Valganciclovir is a prescription drug approved for treating HHV-6 infections of the eye, which can occur in individuals with severely weakened immune systems, such as transplant or cancer patients. The HHV-6 virus is not the same as the herpes simplex virus that causes cold sores. Most commonly, it is associated with a condition called roseola infantum, a fever and a rash in children.

“I have treated hundreds of immune compromised patients with the drug, so I am very familiar with it,” stated Professor Montoya in The Daily Mail. “It can have serious side-effects including anemia, so you have to monitor patients very carefully. But so far none of the CFS/ ME patients have reacted badly to it.” These preliminary results will have to be studied in many more patients before the drug valganciclovir can be used as a standard treatment.

Charles Shepherd, a medical advisor to the charity Action For ME (CFS is known as ME in England) told The Daily Mail that CFS/ME has long been associated with prior viral infections. “About 75 per cent of cases begin with an infection which the patient never properly recovers from, so it is quite likely infectious agents lurk in the body. While the role of HHV-6 is certainly plausible, we will have to wait for a larger trial that is properly controlled.”

Professor Montoya commented on the possibility that the results were just due to a placebo effect. He told the newspaper “that is unlikely because we saw a worsening of each patient's condition around week three to four of the treatment, probably when infected cells were dying off. After that came the improvement. That is not a pattern you get with placebos. But we don't know yet why the drug makes such a difference.”

The possibility that a drug has been found that could eventually provide an effective treatment for some patients with CFS is just one part of the puzzle being studied by researchers. Genetic research is also providing clues that may lead to new treatments and therapies.

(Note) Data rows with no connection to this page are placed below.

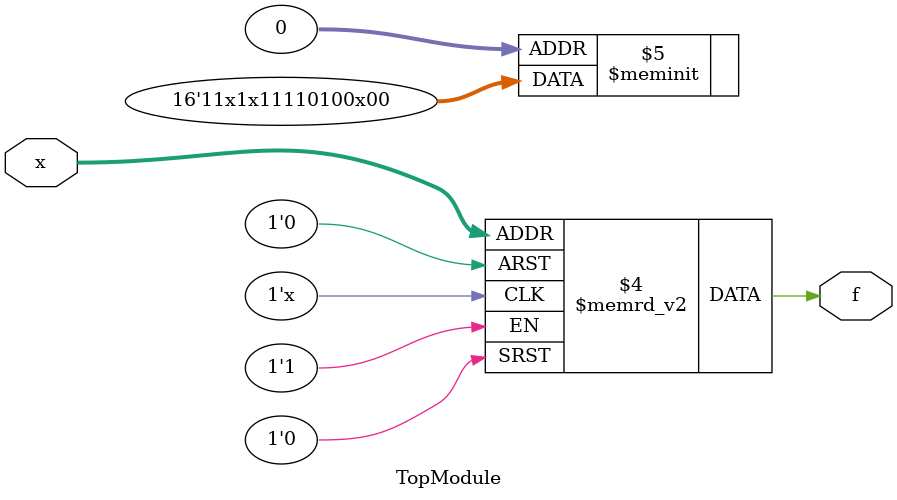
<source format=sv>

module TopModule (
  input [4:1] x,
  output logic f
);
always @(*) begin
    case ({x[4], x[3], x[2], x[1]})
        4'b0000, 4'b0001, 4'b0011, 4'b0100, 4'b0110: f = 1'b0;
        4'b0101, 4'b0111, 4'b1000, 4'b1001, 4'b1010, 4'b1100, 4'b1110, 4'b1111: f = 1'b1;
        default: f = 1'bx; // don't-care condition
    endcase
end

endmodule

</source>
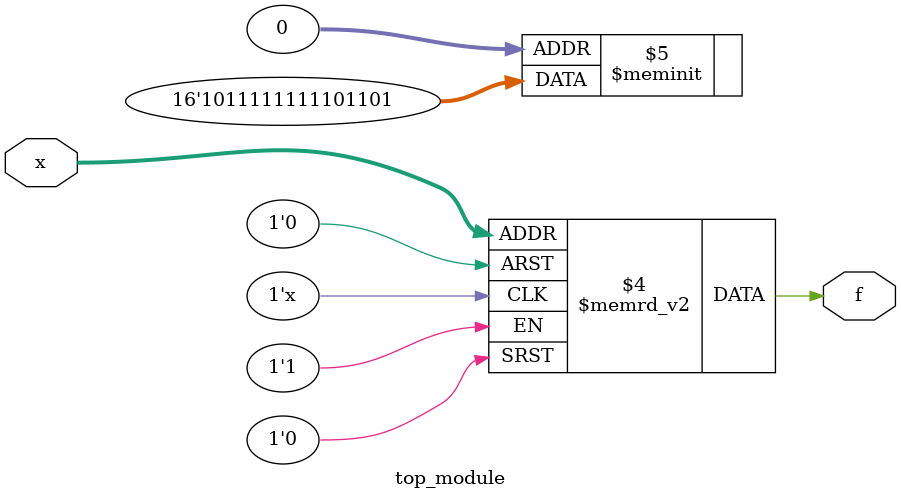
<source format=sv>
module top_module (
    input [4:1] x,
    output logic f
);

    always_comb begin
        case (x)
            4'b0001, 4'b0100, 4'b1110: f = 1'b0; // 0 values
            4'b0011, 4'b0111, 4'b1000, 4'b1001, 4'b1011, 4'b1100: f = 1'b1; // 1 values
            default: f = 1'b1; // Use 1 for d values, can change if necessary for different optimization
        endcase
    end

endmodule

</source>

Traditionally, it has been assumed that CFS had no known cause, no direct diagnosis, and no known cure. Some practitioners considered CFS symptoms to be “all in the head,” and recommended psychotherapy as the primary treatment.

Now research is showing that these patients have “a disturbance in their body's natural way of dealing with infection,” Professor Malcolm Hooper, Emeritus Professor of Medicinal Chemistry at the University of Sunderland told The Daily Mail. “Anti-viral drugs such as valganciclovir may be allowing it to re-set itself.”

Dr Jonathan Kerr of St George's Medical School in London, a published researcher on the interplay between gene activity and CFS/ME, told a recent symposium that “We've found that the genes in patients' white blood cells — a key part of the immune system — are switched on and off in an abnormal fashion.” A controlled research study on interferon beta, a relatively old drug, is in the planning stages to see if it can help restore the genetic balance. It is hoped that studies involving the interplay of viral infections, genetic action and immune system functioning will provide new options for the treatment of CFS patients and the management of CFS symptoms.